The NHS should provide the sorts of treatments that people want. They should be informed by, by not dictated by, drugs companies, professionals and so on.
Its choice. Its not a difficult or radical proposition.
At least 10 % of the population want access to Homeopathy on the NHS,and they have every right to have that option made available.
As I have said before, if it could be demonstrated that most of those people, having received homeopathic treatments, then return for conventional treatment, then there would be a very strong case for discontinuing homeopathy on the NHS.
People do not always get what they want on the NHS. I had a serious and potentially life threatening condition,(which stopped me working when I was self employed) and received no help at all , other than a consultation with another patient in the same room. Honestly.
So , I am well aware that money is short. But that does not mean that available choice inside the NHS shouldn't recognise the desires of those who use and pay for the system. All of them., or at least those who form a substantial group.
That's quite simple Am. They don't accept the definition of efficacy as "significantly better than a placebo" (where I use the word "significantly" in the statistical sense). And at least one of them appears not to accept that evidence of a statistical nature has any validity anyway.
Statistics must well know, to be treated carefully.

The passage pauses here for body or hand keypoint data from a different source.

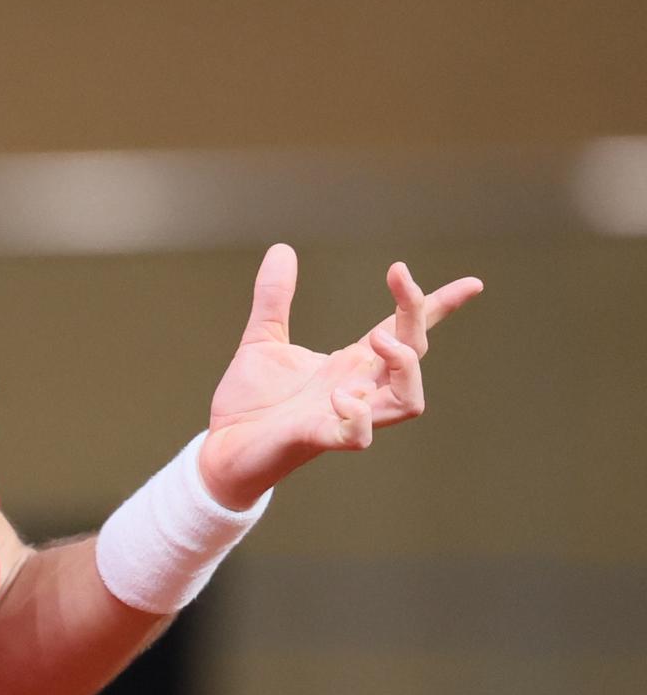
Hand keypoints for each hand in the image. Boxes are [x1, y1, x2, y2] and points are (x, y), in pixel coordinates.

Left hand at [197, 244, 482, 508]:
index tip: (473, 284)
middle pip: (414, 353)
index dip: (439, 308)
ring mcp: (346, 416)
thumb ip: (275, 297)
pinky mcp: (322, 438)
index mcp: (352, 363)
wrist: (220, 446)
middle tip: (400, 278)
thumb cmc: (251, 401)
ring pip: (409, 401)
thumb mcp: (263, 338)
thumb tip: (281, 248)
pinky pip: (361, 435)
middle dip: (417, 315)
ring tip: (379, 339)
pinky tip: (340, 396)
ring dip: (405, 367)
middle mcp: (359, 388)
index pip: (407, 332)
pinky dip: (359, 415)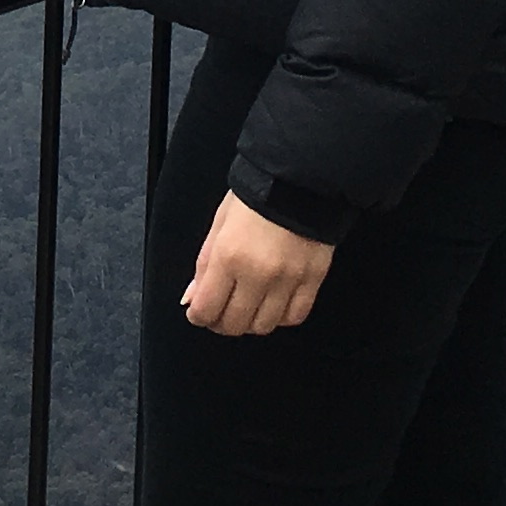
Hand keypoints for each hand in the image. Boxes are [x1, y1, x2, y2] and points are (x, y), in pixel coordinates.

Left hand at [183, 192, 334, 337]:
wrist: (299, 180)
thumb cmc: (255, 197)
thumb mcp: (219, 225)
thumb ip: (203, 266)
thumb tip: (192, 297)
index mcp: (228, 256)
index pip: (207, 309)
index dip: (199, 316)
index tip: (199, 313)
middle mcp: (258, 273)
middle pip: (235, 324)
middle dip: (221, 323)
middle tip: (220, 313)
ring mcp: (288, 279)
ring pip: (264, 326)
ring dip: (250, 323)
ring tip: (247, 307)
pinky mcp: (313, 280)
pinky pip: (294, 316)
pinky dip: (280, 317)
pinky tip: (272, 305)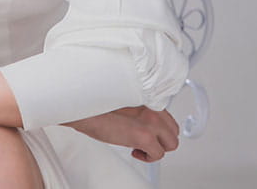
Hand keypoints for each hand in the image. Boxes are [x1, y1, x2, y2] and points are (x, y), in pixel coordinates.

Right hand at [63, 105, 179, 161]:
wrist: (83, 109)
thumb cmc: (95, 105)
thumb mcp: (121, 101)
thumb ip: (136, 108)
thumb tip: (140, 120)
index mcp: (148, 98)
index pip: (167, 116)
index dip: (159, 128)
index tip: (149, 132)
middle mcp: (153, 108)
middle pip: (173, 130)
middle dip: (161, 139)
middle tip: (146, 142)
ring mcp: (151, 122)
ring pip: (171, 143)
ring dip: (157, 149)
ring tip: (140, 147)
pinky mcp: (144, 136)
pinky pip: (158, 154)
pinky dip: (148, 157)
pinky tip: (134, 151)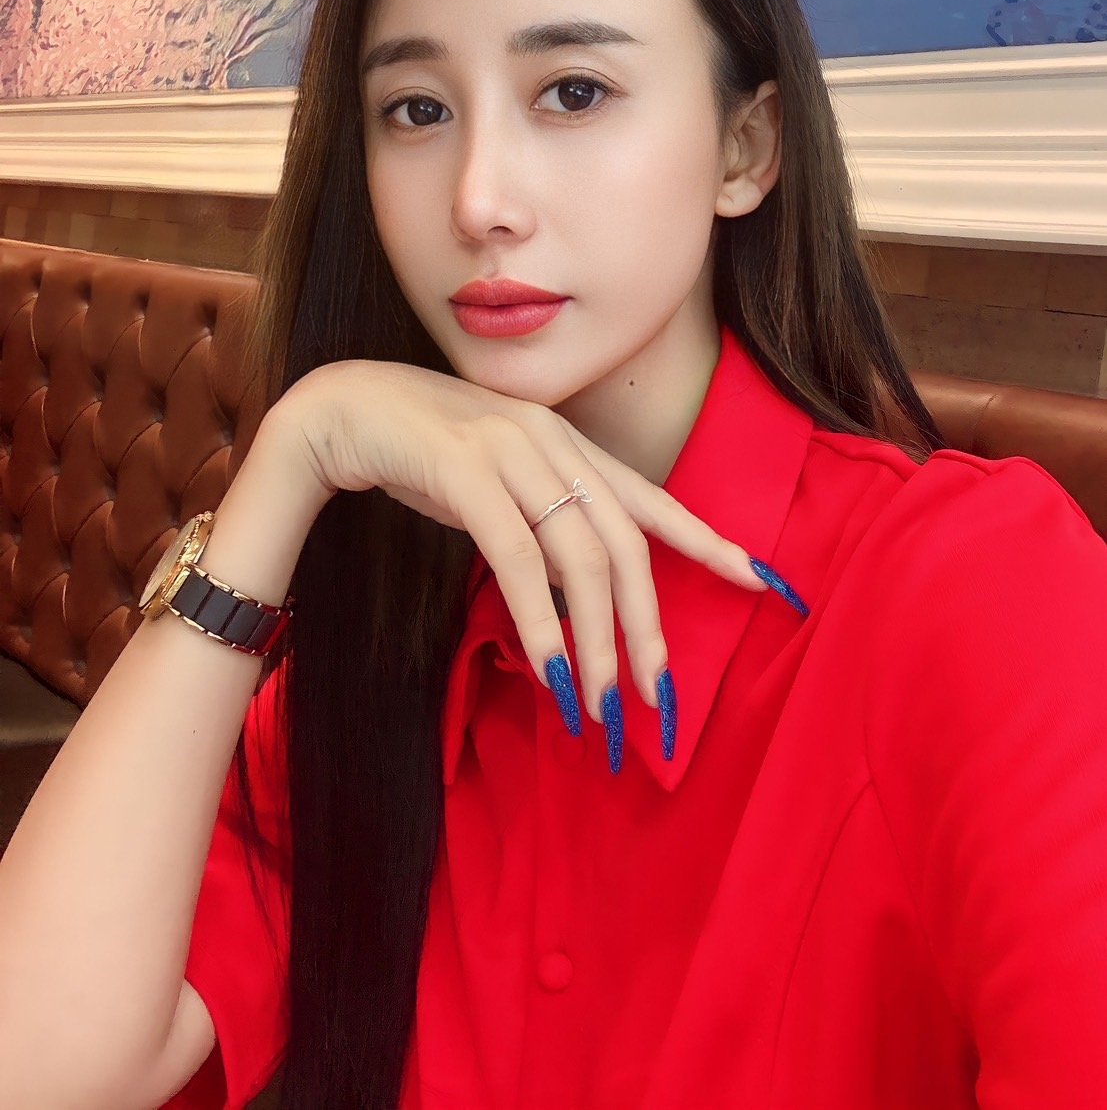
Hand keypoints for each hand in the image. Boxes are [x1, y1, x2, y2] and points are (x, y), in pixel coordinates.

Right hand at [277, 358, 771, 730]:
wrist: (339, 410)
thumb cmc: (417, 454)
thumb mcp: (497, 485)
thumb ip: (541, 524)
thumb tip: (576, 597)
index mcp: (566, 444)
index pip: (650, 499)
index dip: (707, 541)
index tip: (762, 581)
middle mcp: (551, 441)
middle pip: (624, 543)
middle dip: (646, 625)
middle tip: (656, 695)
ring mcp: (509, 450)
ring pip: (579, 555)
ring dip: (594, 638)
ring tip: (598, 702)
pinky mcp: (463, 469)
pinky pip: (516, 557)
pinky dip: (539, 619)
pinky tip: (549, 669)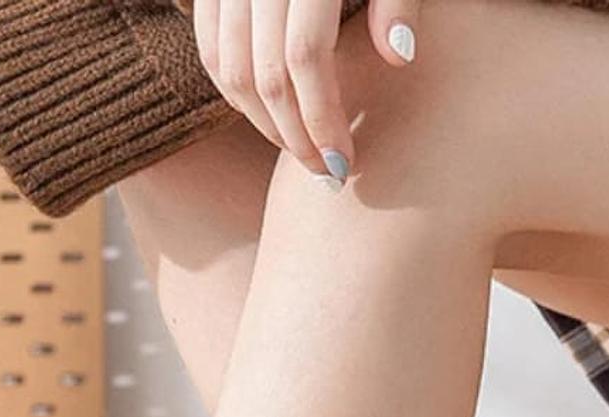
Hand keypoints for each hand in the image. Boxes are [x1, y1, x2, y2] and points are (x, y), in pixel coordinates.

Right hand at [193, 0, 418, 184]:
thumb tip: (397, 57)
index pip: (305, 59)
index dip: (323, 118)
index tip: (344, 162)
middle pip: (265, 76)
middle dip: (295, 136)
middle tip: (325, 173)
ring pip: (231, 72)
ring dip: (263, 125)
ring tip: (300, 150)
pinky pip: (211, 51)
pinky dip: (236, 93)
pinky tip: (268, 118)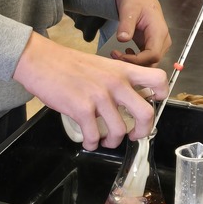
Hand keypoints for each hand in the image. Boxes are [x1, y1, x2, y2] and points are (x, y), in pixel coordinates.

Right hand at [13, 31, 167, 150]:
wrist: (40, 60)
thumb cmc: (67, 64)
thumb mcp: (100, 65)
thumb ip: (116, 79)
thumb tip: (127, 100)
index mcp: (122, 70)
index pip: (158, 79)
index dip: (162, 95)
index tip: (153, 104)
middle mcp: (115, 83)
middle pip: (146, 113)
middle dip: (142, 131)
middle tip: (134, 135)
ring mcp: (99, 97)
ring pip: (120, 131)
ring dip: (113, 141)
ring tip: (105, 140)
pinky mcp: (81, 109)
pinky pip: (94, 136)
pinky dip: (92, 143)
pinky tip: (88, 141)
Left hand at [111, 0, 171, 65]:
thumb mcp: (129, 9)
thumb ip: (126, 24)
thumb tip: (122, 39)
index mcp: (159, 31)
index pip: (153, 54)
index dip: (137, 60)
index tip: (121, 56)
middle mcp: (162, 40)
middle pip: (153, 62)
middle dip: (134, 64)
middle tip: (116, 56)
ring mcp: (159, 44)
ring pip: (150, 63)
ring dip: (134, 63)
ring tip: (117, 54)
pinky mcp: (152, 46)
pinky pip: (146, 59)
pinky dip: (135, 60)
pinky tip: (124, 53)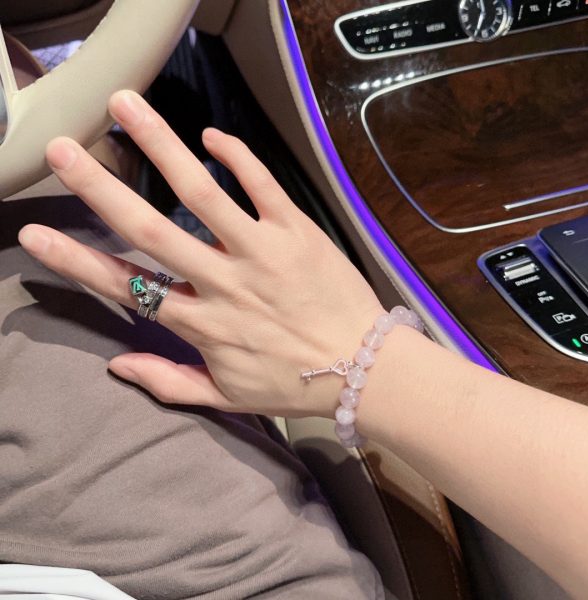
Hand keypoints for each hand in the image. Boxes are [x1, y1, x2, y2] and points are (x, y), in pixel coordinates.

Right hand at [18, 91, 383, 417]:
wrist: (366, 369)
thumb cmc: (295, 385)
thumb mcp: (228, 397)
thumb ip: (169, 382)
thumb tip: (115, 365)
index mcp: (204, 325)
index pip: (128, 288)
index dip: (78, 262)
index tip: (37, 235)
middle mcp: (225, 283)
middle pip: (153, 231)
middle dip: (102, 190)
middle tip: (64, 151)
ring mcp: (261, 252)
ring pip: (203, 194)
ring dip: (162, 148)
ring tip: (127, 107)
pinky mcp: (297, 233)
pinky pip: (263, 185)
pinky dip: (237, 156)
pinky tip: (209, 136)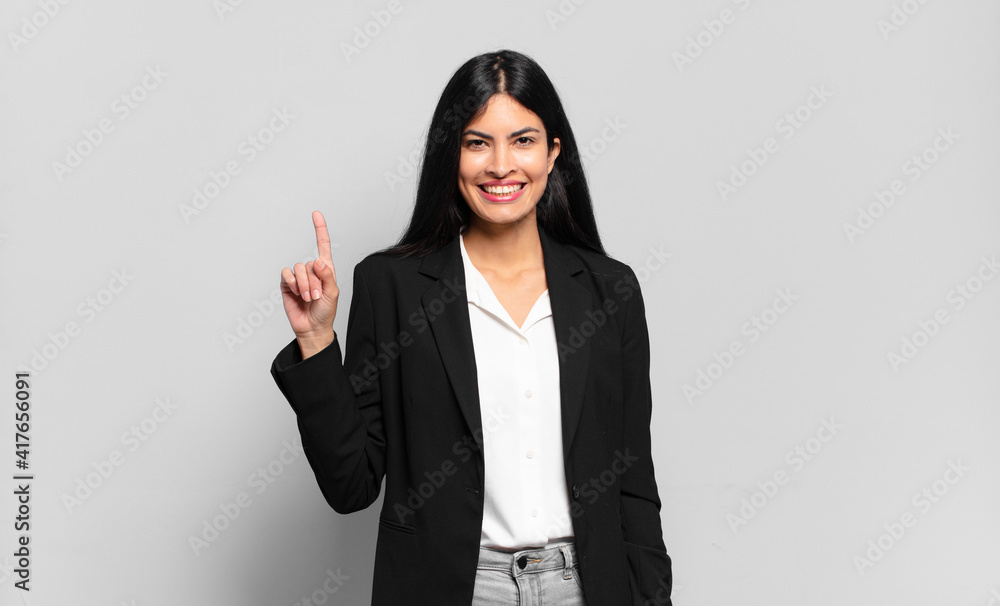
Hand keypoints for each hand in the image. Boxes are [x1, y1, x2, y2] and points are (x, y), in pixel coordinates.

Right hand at [280, 211, 338, 354]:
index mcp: (326, 270)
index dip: (320, 229)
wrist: (312, 327)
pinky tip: (295, 293)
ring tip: (308, 298)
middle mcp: (311, 270)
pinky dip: (292, 284)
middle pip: (309, 263)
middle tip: (316, 297)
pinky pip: (286, 274)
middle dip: (313, 282)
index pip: (322, 245)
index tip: (316, 214)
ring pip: (298, 269)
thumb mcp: (332, 293)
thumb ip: (327, 276)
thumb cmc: (325, 311)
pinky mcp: (287, 284)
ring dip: (303, 285)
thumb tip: (318, 260)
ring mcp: (298, 277)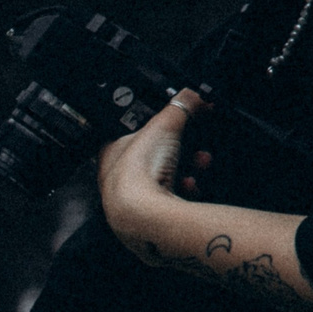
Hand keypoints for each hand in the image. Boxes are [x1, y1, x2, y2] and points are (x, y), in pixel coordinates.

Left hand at [100, 88, 205, 255]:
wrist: (143, 214)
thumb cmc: (139, 170)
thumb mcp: (165, 123)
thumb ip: (182, 104)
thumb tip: (195, 94)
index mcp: (111, 152)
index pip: (134, 133)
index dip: (159, 126)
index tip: (179, 123)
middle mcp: (118, 178)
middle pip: (156, 156)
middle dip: (183, 148)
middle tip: (198, 144)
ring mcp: (133, 200)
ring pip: (166, 177)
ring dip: (189, 167)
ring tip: (201, 162)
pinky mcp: (149, 217)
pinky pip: (172, 198)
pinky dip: (185, 189)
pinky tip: (191, 185)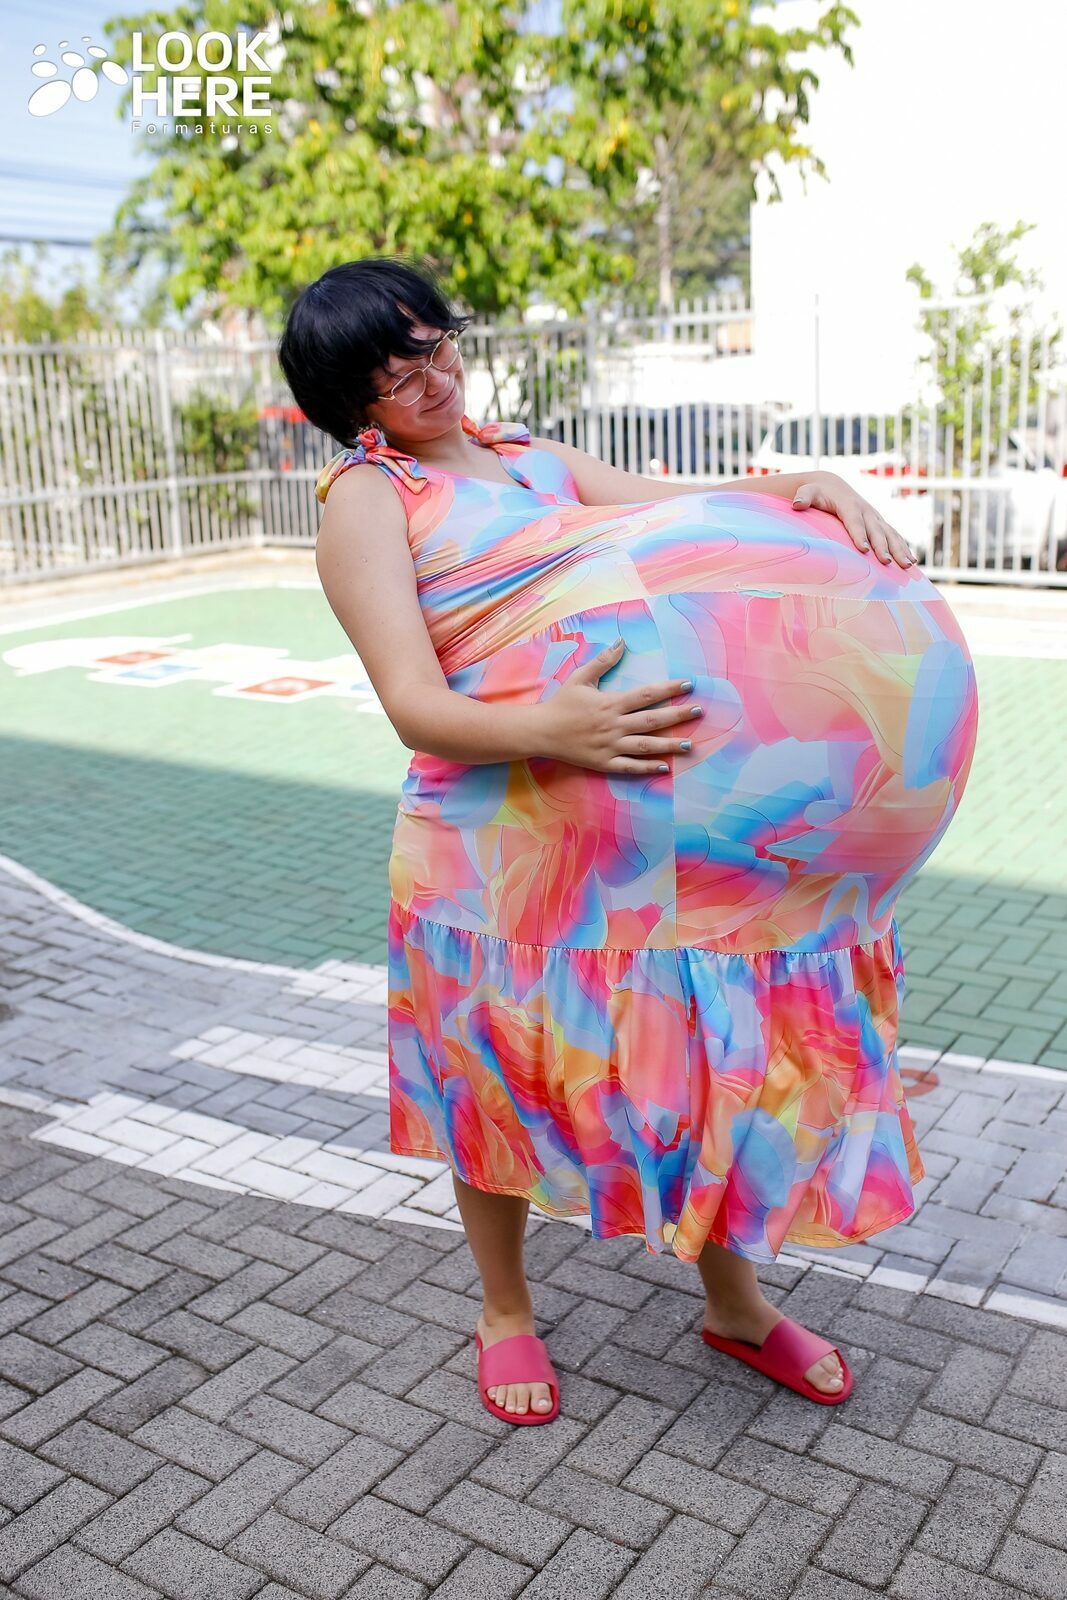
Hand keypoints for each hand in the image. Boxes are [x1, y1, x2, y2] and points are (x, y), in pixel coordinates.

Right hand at [535, 638, 702, 774]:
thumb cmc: (561, 703)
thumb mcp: (580, 678)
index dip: (669, 688)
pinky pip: (630, 766)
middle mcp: (613, 725)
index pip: (646, 694)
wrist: (540, 732)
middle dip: (677, 715)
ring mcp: (610, 746)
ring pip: (645, 746)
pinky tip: (665, 767)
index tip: (689, 684)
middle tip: (698, 711)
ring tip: (690, 744)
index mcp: (610, 703)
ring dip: (669, 745)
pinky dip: (647, 767)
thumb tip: (621, 641)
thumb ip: (603, 660)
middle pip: (652, 720)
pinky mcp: (604, 763)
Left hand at [790, 472, 917, 565]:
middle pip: (876, 530)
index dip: (859, 535)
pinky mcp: (880, 524)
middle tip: (887, 562)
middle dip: (883, 547)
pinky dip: (904, 548)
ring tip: (908, 565)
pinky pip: (894, 537)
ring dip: (900, 549)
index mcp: (849, 504)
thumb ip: (803, 497)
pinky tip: (911, 563)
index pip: (854, 521)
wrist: (832, 486)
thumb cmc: (817, 492)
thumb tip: (796, 504)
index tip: (863, 550)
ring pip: (890, 534)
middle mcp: (866, 511)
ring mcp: (875, 518)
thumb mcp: (808, 491)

By one set of reliable statistics, air travel is the safest means of transport. But by another equally valid set, (deaths per journey) it is one of the least safe. I accept the validity of those Wiki stats, but how we use or interpret them is critical
Statistics need using carefully, and can, as we all know, be used to our disadvantage.
I will not be pushed, filed, stamped, indexed, briefed, debriefed or numbered. My life is my own.
What's 'tolerance' got to do with it? Do you think that the NHS should be dispensing Dragons' bones, or tiger penis? As ams says, it's evidence that should determine what treatments are used, based on exhaustive trials.
That's just silly. We both know that tigers are endangered species. Bit like rational argument in this thread.